Author: Valarie S. Zeeck, Gordon Thomas Honeywell LLP
- The Washington Law Against Discrimination (WLAD) is broader and more favorable to employees than federal anti-discrimination laws. See Discrimination Under Washington Law Against Discrimination.
- The WLAD prohibits discrimination on the basis of race, creed, color, religion, gender, sexual orientation, ancestry, national origin, age, sensory, physical or mental disability, membership in the military or status as a veteran, or the use of a trained dog guide or service animal. See Discrimination Under Washington Law Against Discrimination.
- The WLAD applies to all employers (public and private) with eight or more employees, except nonprofit religious organizations and those individuals who are employed by a parent, spouse, or children.
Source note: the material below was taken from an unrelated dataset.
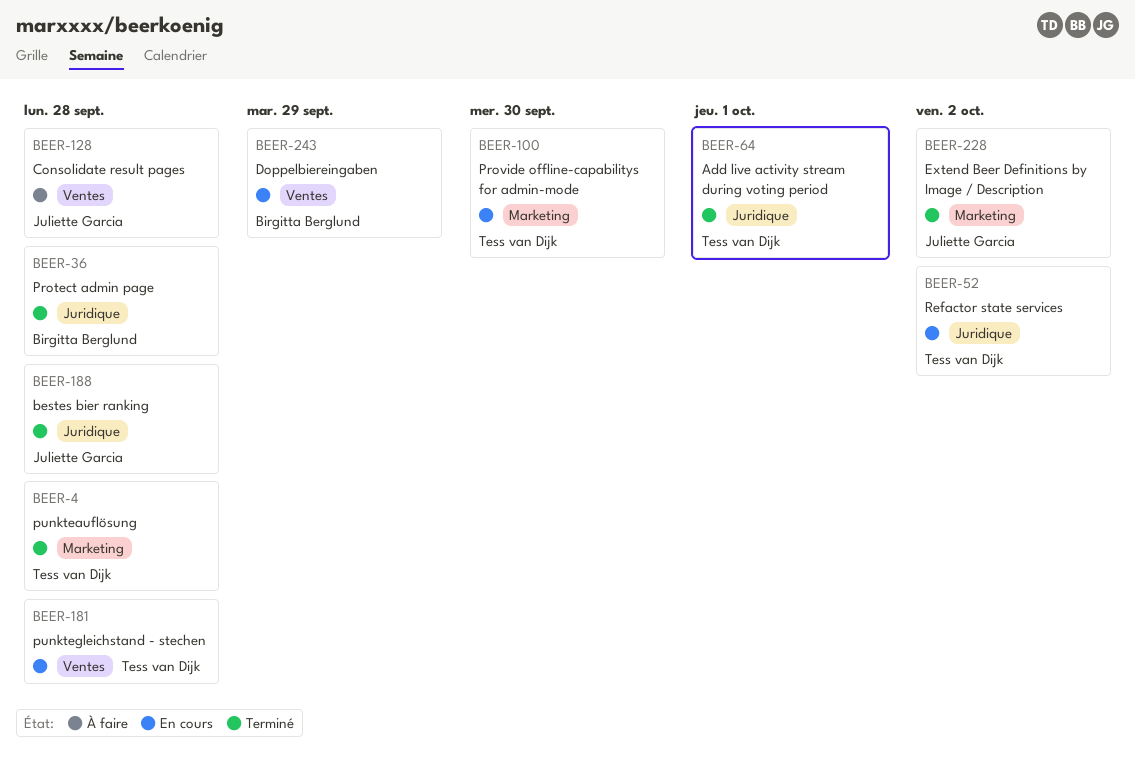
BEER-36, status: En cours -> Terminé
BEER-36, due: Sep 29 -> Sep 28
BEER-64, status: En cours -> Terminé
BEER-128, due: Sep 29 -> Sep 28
See Coverage.
- Claims of discrimination may be made under a disparate treatment, disparate impact or harassment theories. See Establishing a Claim of Discrimination.
- Washington courts generally use the McDonnell-Douglas burden shifting analysis to consider claims of discrimination. See Establishing a Claim of Discrimination.
- As a general rule, Washington employees may but are not required to file a complaint with federal, state or local equal employment or human rights commissions (or equivalent) before filing suit. Any such claim should be filed within 6 months of the date the alleged discriminatory act occurred. See Administrative Process and Judicial Proceedings.